- [WORK TO COMPLETE]: Determine how many lines in the entries contain the word "bars", and give that number with no other text.
********************
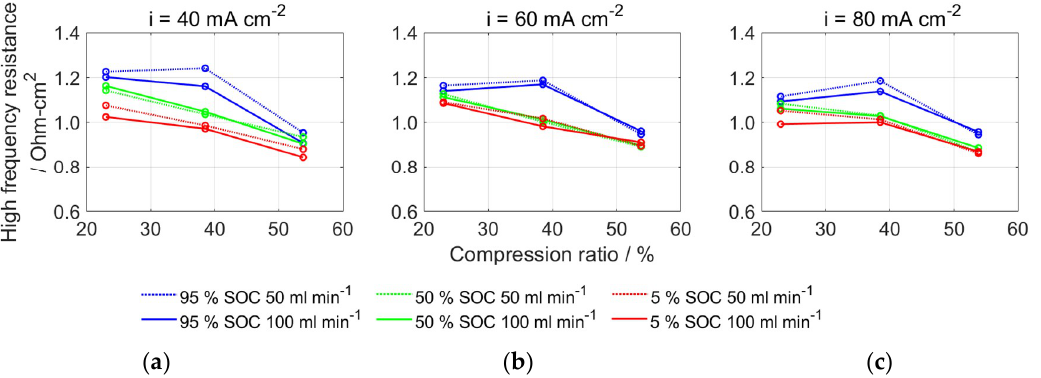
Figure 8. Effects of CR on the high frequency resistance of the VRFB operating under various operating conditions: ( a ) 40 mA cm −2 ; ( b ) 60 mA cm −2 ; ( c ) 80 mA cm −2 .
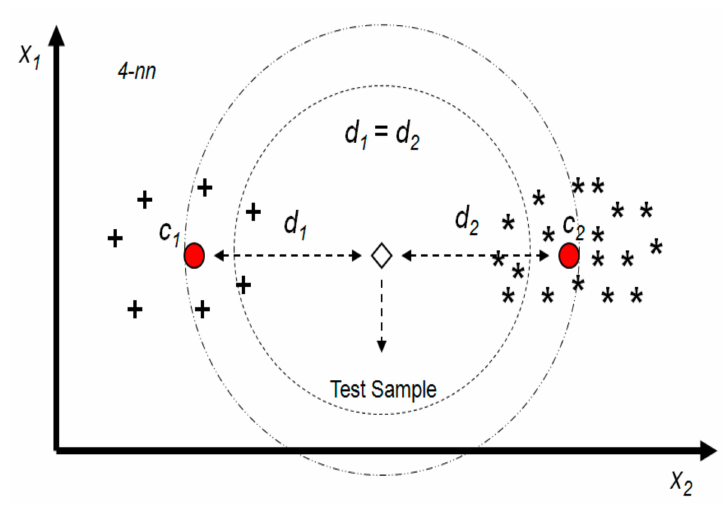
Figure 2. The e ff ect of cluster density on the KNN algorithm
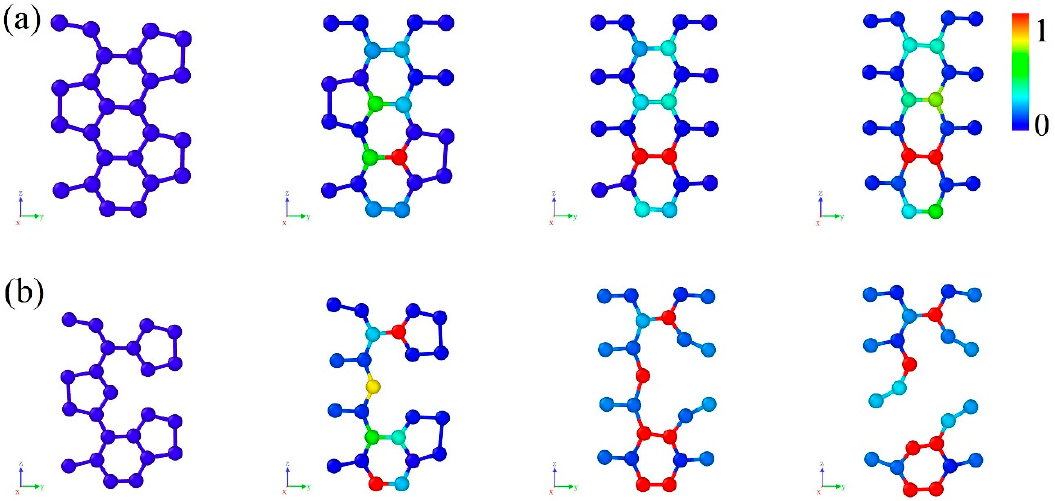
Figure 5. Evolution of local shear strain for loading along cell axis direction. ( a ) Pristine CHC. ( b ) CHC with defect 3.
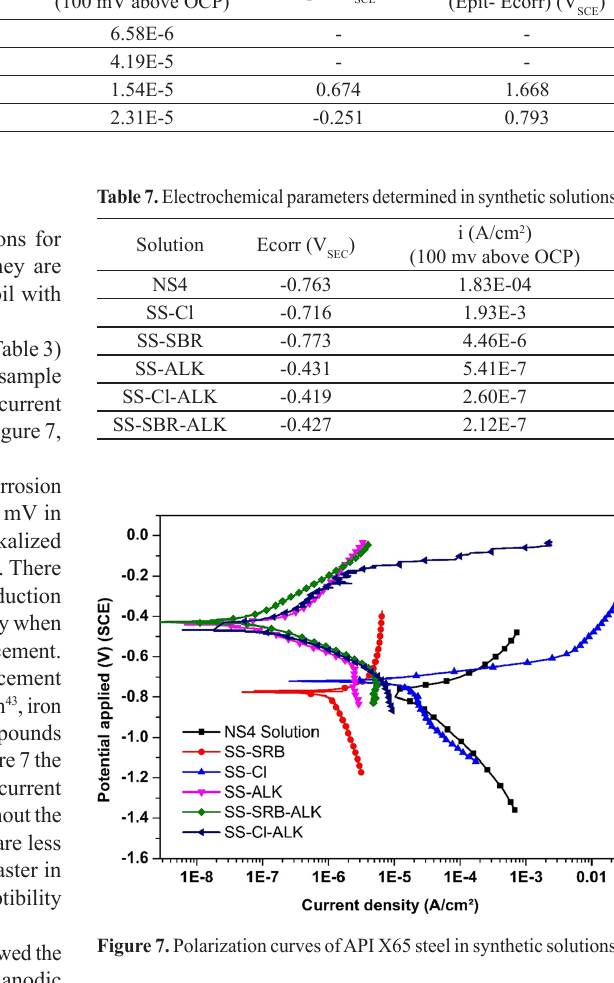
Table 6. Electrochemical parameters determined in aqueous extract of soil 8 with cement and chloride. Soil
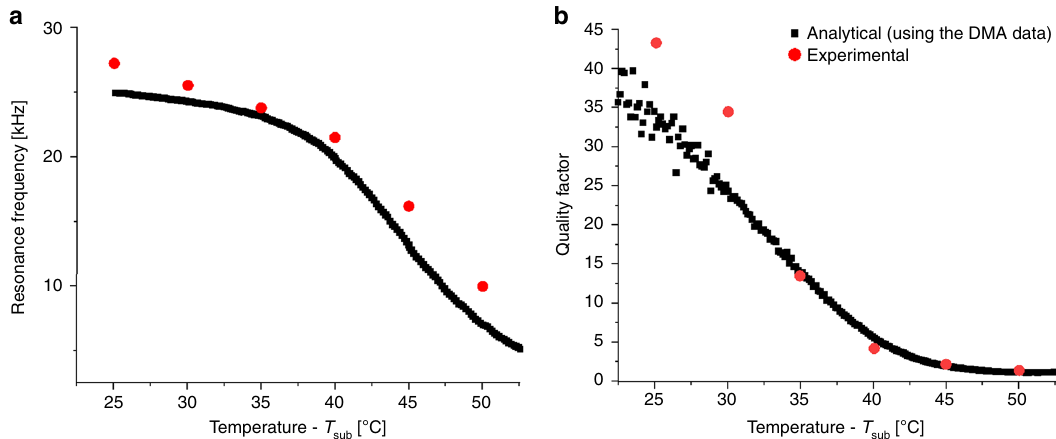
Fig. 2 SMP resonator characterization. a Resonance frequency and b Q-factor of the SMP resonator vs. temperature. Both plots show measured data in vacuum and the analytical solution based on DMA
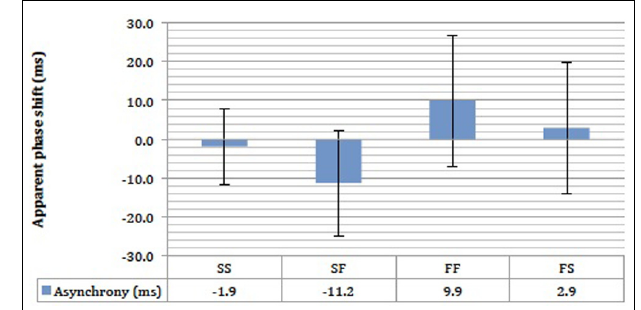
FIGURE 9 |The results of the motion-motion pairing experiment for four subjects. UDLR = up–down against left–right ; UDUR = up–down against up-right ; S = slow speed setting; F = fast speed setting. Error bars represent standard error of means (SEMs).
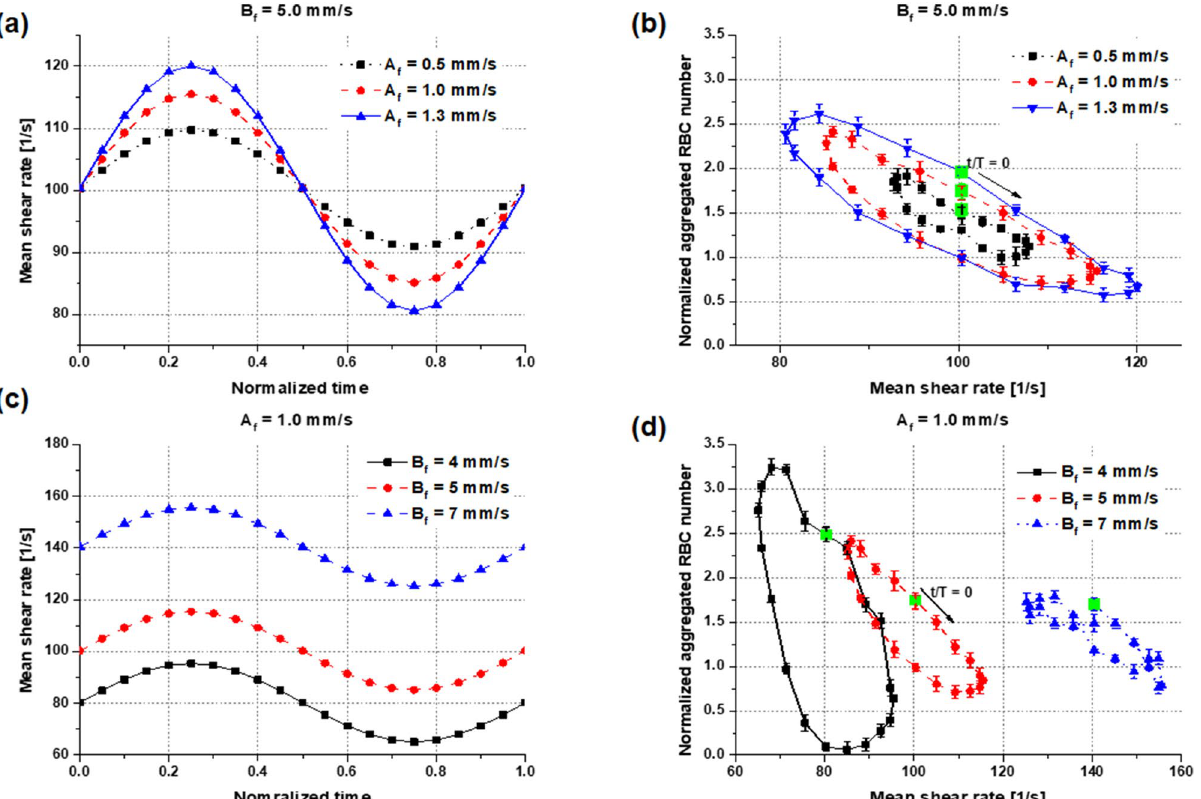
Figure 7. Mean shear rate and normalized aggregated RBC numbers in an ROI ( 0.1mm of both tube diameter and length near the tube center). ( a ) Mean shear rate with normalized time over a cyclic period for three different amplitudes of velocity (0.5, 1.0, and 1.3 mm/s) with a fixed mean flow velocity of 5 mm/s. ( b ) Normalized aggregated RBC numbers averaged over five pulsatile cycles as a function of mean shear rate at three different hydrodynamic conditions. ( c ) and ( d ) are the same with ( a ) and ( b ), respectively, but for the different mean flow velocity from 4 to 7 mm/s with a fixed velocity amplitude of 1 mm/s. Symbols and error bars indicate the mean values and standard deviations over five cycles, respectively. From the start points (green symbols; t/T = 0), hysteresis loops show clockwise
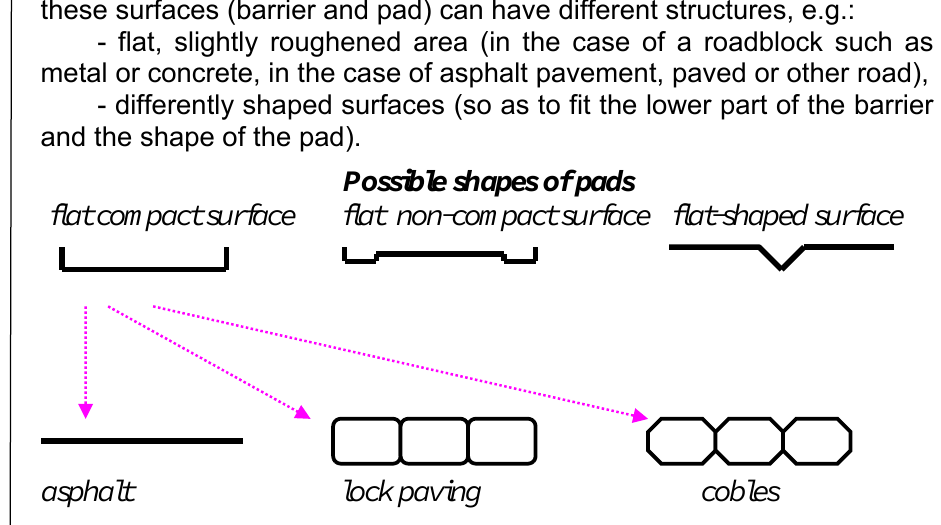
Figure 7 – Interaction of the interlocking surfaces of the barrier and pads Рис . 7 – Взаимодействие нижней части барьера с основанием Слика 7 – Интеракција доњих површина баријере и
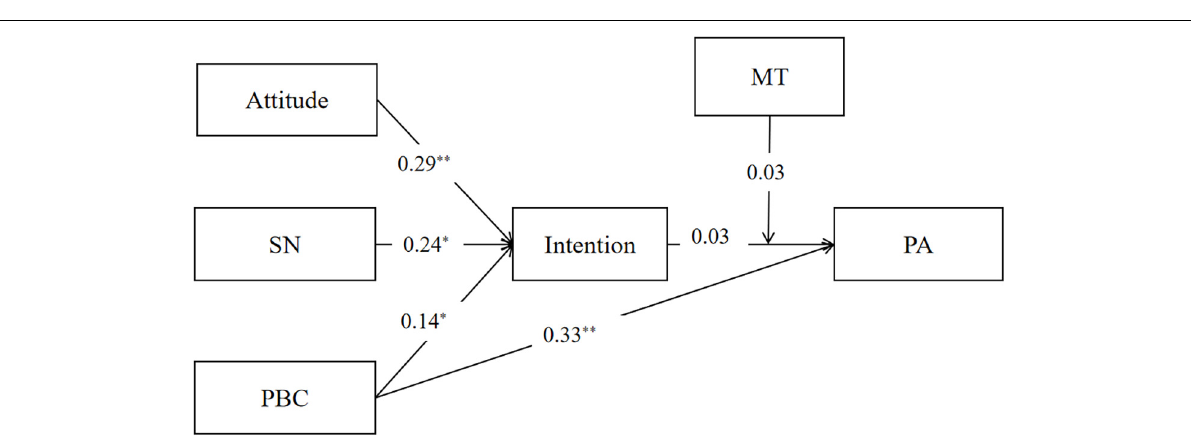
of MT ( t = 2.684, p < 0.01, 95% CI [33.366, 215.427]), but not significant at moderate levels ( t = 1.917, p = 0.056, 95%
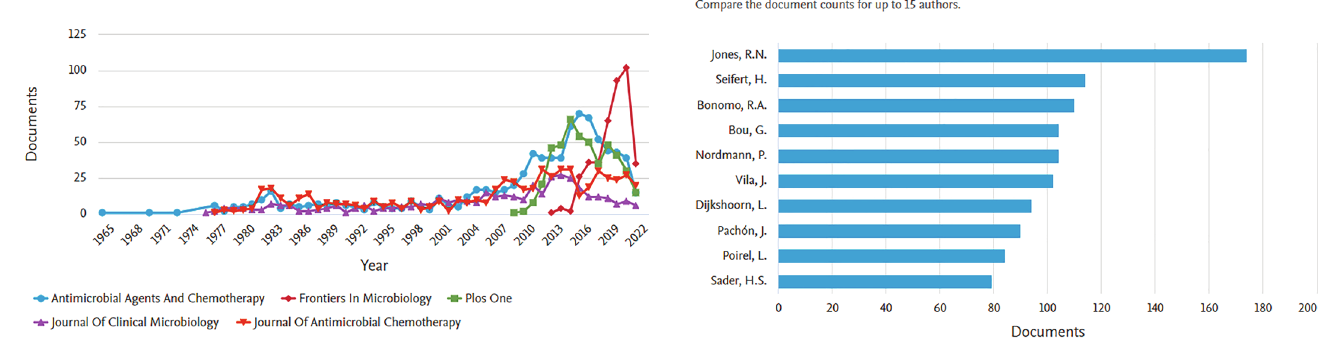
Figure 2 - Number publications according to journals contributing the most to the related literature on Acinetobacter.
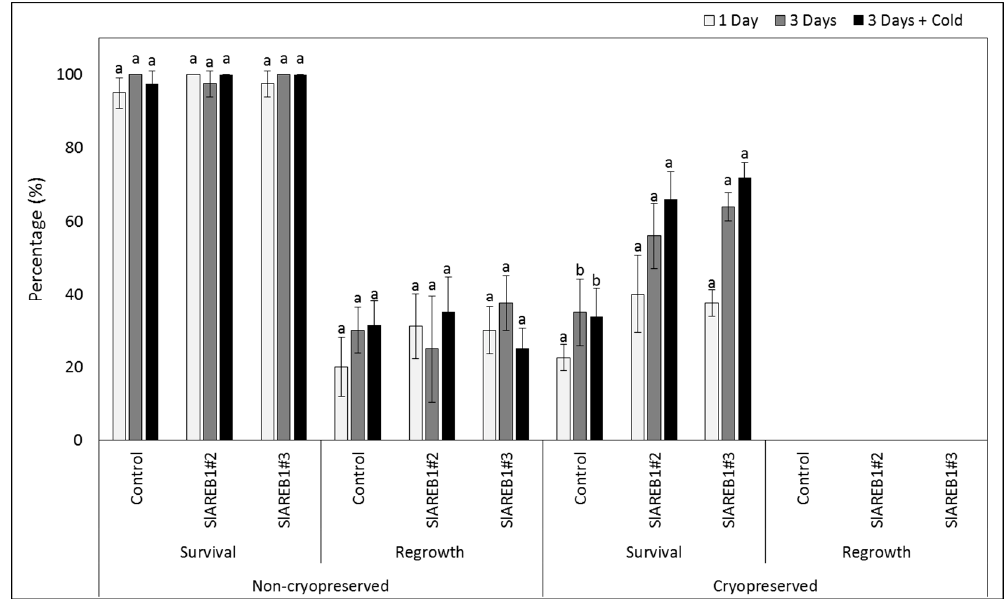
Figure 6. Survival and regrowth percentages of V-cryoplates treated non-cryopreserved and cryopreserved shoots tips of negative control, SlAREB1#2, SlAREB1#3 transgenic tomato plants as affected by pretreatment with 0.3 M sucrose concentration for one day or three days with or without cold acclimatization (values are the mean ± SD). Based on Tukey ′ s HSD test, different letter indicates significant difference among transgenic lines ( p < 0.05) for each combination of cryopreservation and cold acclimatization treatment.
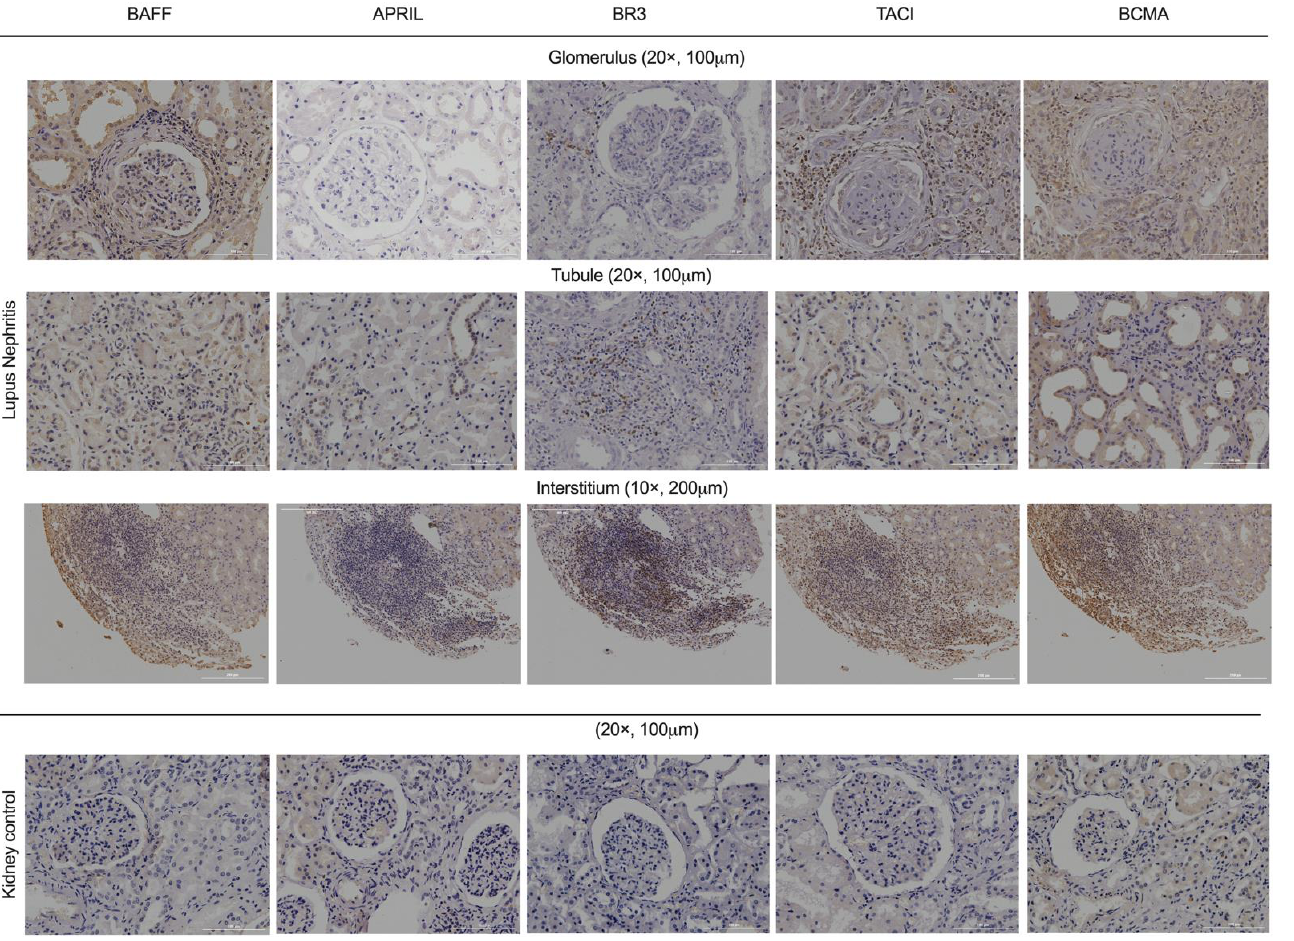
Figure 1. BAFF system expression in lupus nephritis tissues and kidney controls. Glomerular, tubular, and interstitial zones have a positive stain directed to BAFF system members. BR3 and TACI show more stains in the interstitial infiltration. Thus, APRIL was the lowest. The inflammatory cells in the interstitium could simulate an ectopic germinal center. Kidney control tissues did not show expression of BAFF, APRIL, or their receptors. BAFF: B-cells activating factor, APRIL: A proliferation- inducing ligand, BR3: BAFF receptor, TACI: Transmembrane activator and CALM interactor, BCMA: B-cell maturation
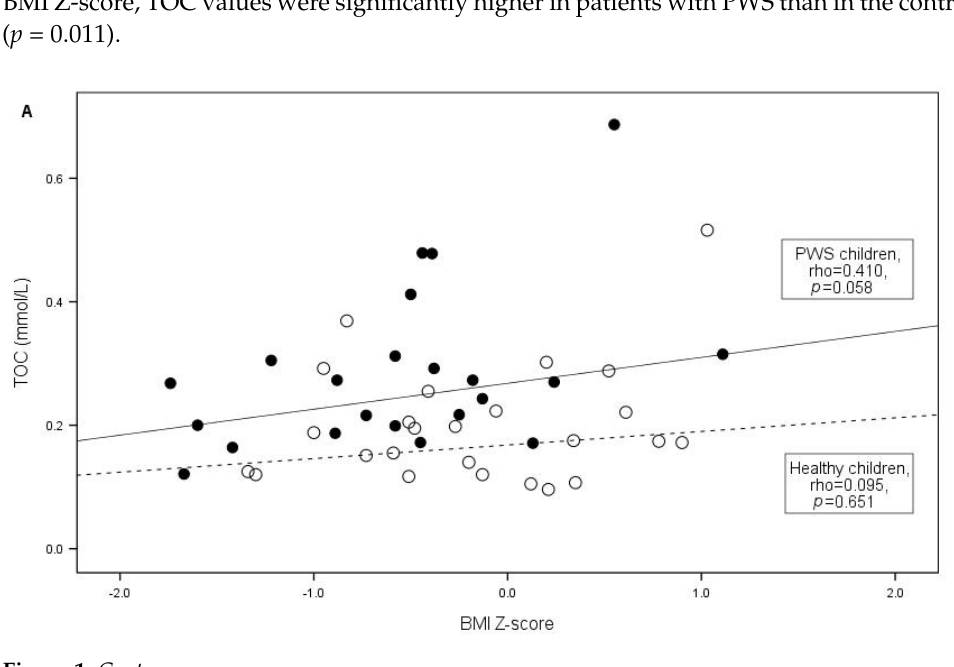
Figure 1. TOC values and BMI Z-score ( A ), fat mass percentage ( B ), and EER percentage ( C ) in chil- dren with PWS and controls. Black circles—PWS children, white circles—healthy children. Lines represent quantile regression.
********************
- [WRITTEN ANSWER]: 2